Décidément, on ne veut pas savoir. La « race » a la peau dure. Et l’oreille et la mémoire des puissants demeurent sourdes aux voix héritières de celleux qu’il a asservies.

Dans le champ des sciences naturelles européennes, un mouvement intellectuel s’est enfin initié à la fin des années ‘60. Il a démontré que « la race » n’a aucun fondement génétique de discrimination. Il établit que les phénotypes et la mélanine ne sont pas des critères pertinents de différenciation d’hypothétiques sous-espèces humaines. Point. Après les lubies des idéologies racialistes qui justifiaient la colonisation  par la « Civilisation », la référence à « la race » n’est plus audible dans nos sociétés depuis les années 1980’s. 

La « race » n’existe pas.

Sauf que si.

Des déclinaisons de « la race » perpétuent les effets de la racialisation jusqu’à aujourd’hui. La hiérarchie sociale et la distribution des rôles demeurent largement structurées par « la race ». Tandis qu’on proteste partout qu’on hait le racisme, les chaînes de valeur mondialisées et la distribution globalisée des richesses demeurent structurellement racistes. Des propagandistes ont recyclé le concept pour dissimuler sa perpétuation en dépit de sa vacuité génétique désormais prouvée. Ils y ont introduit d’autres variables et caractéristiques, ils ont utilisé d’autres mots et discours, ils ont progressivement fabriqué des avatars. Parfois pour échapper à la législation anti-discrimination, notamment en vigueur depuis 1981 en Belgique.

Conquérante de nos inconscients collectifs, une rhétorique du néo-racisme continue donc de se propager. On peut déplorer qu’elle se normalise aujourd’hui. Cette mue permet de perpétuer l’avantage social, le privilège, la domination par « la race ». Tout cela est abondamment décrit par des penseurs qui animent avec vigueur « la théorie critique de la race ». Il est sans aucun doute l’apanage des personnes qui se sentent racisées dans le regard de l’autre de savoir que « la race » existe. Bel et bien. 

Aujourd’hui, en 2024. La « race » est le fantasme devenu le monstre réel, artificiel mais opérant dans les sociétés. Les militants antiracistes, antisexistes et décoloniaux sont assez formels sur la stratégie : puisque« la race », fruit pourri de l’imaginaire colonialiste, reste insidieusement l’outil performatif de domination, il est alors nécessaire de désigner clairement ce concept pour ce qu’il est. La « race » n’est donc pas morte avec les conclusions indubitables de la science positive.

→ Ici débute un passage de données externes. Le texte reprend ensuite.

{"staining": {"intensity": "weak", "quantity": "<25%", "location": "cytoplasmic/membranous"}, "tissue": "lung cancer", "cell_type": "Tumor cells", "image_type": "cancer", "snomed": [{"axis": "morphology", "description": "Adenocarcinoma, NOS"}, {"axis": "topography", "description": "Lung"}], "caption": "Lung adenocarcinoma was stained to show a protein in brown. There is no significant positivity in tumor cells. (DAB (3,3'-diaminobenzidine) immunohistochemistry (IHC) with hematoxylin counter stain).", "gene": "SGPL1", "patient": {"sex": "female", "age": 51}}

Elle n’a pas disparu non plus avec les manifestations gentillettes de solidarité et les lois antiracistes. 

« Know your ennemy ! »,« Vois ma couleur ! ». Il faut identifier l’ennemi pour le confondre et combattre. Il faut donc la nommer cette « race », rendre visible ces « rapports sociaux de racisation », comme on dit parfois plus poliment. Nommer, faire exister, afin que nous puissions clairement la voir fonctionner et trier, souvent au travers de nous-mêmes. Ce concept idéologique produit des faits sociaux, très concrets, très violents sur des corps et des esprits des individus racisés. Jusqu’à les tuer. Il faut donc désigner et nommer l’assassin. 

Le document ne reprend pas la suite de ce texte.